Activists have confirmed that over 400 Catholic churches across the country helped to collect signatures in support of the bill among their members. If successful, it will also put an end to other LGBT+ events. 

The parliamentary debate on the bill on 29 October rapidly turned heated. Krzysztof Kasprzak, one of the initiators, compared the LGBT+ community to Nazis, and accused it of seeking “to overthrow the natural order and introduce terror.” 

Włodzimierz Czarzasty, a left-wing deputy speaker of parliament, called it the “most disgusting speech” he had heard in his time as a lawmaker.

The bill has been sent to Poland’s interior affairs commission, led by a member of the pro-LGBT+ Lewica alliance, Wiesław Szczepański, for further consideration.

A petition asking Szczepański to kill the bill has amassed almost 20,000 signatures at the time of writing.

“The ‘Stop LGBT’ bill is another vicious attack on the rights and lives of Polish LGBT+ people. As the chairman of the interior affairs commission you have the power to stop this bill and make sure it never comes into effect,” it reads.

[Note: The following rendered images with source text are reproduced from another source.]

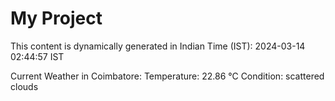 # My Project

This content is dynamically generated in Indian Time (IST): 2024-03-14 02:44:57 IST


Current Weather in Coimbatore:
Temperature: 22.86 °C
Condition: scattered clouds
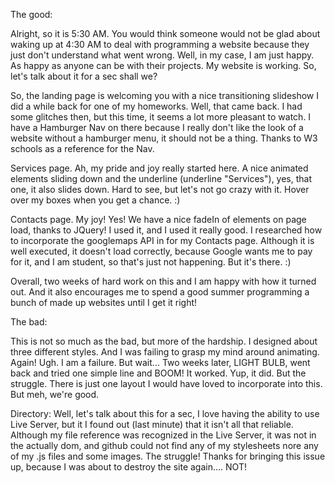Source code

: The good: 

Alright, so it is 5:30 AM. You would think someone would not be glad about waking up at 4:30 AM to deal with programming a website because they just don't understand what went wrong. Well, in my case, I am just happy. As happy as anyone can be with their projects. My website is working. So, let's talk about it for a sec shall we? 

So, the landing page is welcoming you with a nice transitioning slideshow I did a while back for one of my homeworks. Well, that came back. I had some glitches then, but this time, it seems a lot more pleasant to watch. I have a Hamburger Nav on there because I really don't like the look of a website without a hamburger menu, it should not be a thing. Thanks to W3 schools as a reference for the Nav. 

Services page. Ah, my pride and joy really started here. A nice animated elements sliding down and the underline (underline "Services"), yes, that one, it also slides down. Hard to see, but let's not go crazy with it. Hover over my boxes when you get a chance. :) 

Contacts page. My joy! Yes! We have a nice fadeIn of elements on page load, thanks to JQuery! I used it, and I used it really good. 
I researched how to incorporate the googlemaps API in for my Contacts page. Although it is well executed, it doesn't load correctly, because Google wants me to pay 
for it, and I am student, so that's just not happening. But it's there. :) 

Overall, two weeks of hard work on this and I am happy with how it turned out. And it also encourages me to spend a good summer programming a bunch of made up websites until I get it right! 

The bad: 

This is not so much as the bad, but more of the hardship. I designed about three different styles. And I was failing to grasp my mind around animating. Again! Ugh. I am a failure. But wait... Two weeks later, LIGHT BULB, went back and tried one simple line and BOOM! It worked. Yup, it did. But the struggle. There is just one layout I would have loved to incorporate into this. But meh, we're good. 

Directory: 
Well, let's talk about this for a sec, I love having the ability to use Live Server, but it I found out (last minute) that it isn't all that reliable. Although my 
file reference was recognized in the Live Server, it was not in the actually dom, and github could not find any of my stylesheets nore any of my .js files and some images. The struggle! Thanks for bringing this issue up, because I was about to destroy the site again.... NOT! 

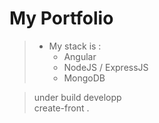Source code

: # My Portfolio

> - My stack is :
>   - Angular
>   - NodeJS / ExpressJS
>   - MongoDB

> under build
> developp  
> create-front
> .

“Please stand in solidarity with the Polish LGBT+ community and kill this bill.”

A homophobic backslide

Once, Eastern Europe was at the forefront of the fight for gay rights. In Poland, homosexuality was decriminalised 1932. The UK took another 35 years to reach a similar point, with the Sexual Offences Act of 1967 legalising consensual homosexual acts between over-21s.

But today, homophobic sentiment across Poland is on the rise, with swathes of the country declaring themselves “LGBT-free zones”.

The “propaganda” bill comes rapidly after the institution of anti-LGBT+ legislation in nearby Hungary. Far-right prime minister Viktor Orbàn passed a similar law in July, banning content that “promotes” LGBT+ issues from being shared with children, effectively prohibiting any discussion of LGBT+ themes in schools.

Agnieszka Kościańska, a visiting professor of anthropology and ethnology at Oxford University, says that this backslide is not restricted to just LGBT+ rights.

“The movement that is attacking women’s rights, LGBTI rights, sexual and reproductive rights … they have become a lot more present, resourced and active across Europe,” she told CNN.

In both Hungary and Poland, these laws are being presented as a point of national pride, with progressive values viewed as an attack on their respective identities. Kościańska puts the movement towards conservative values down to the region’s complex history.

The rainbow wall

Research carried out by the Pew Research Centre demonstrates a clear divide in views between countries in western and eastern Europe. Those that lay behind the “Iron Curtain” now largely demonstrate more homophobic sentiment. This division has been coined ‘the rainbow wall’.

For example, data looking at a group of former members of the eastern bloc demonstrates an average anti-LGBT+ sentiment of 44 per cent. In western Europe, this same figure is just 11 per cent.

For human rights campaigners, opposing anti-LGBT+ sentiment is an uphill battle. Amnesty International has claimed that “signing the citizens’ initiative into law would put the rights of LGBTI people in Poland at greater risk than ever”.

“Pride is an important moment for LGBTI people and their allies to celebrate their love.  It is also a protest against exactly the kind of discrimination that the Polish authorities are gradually writing into the law,” said Nils Muižnieks, Amnesty international’s regional director for Europe,.

“This proposal, which is part of a wider crackdown on LGBTI rights, has no place in any parliament. We call on Polish MPs to recognise that love is love, and reject this hateful proposal which is discriminatory to its core.”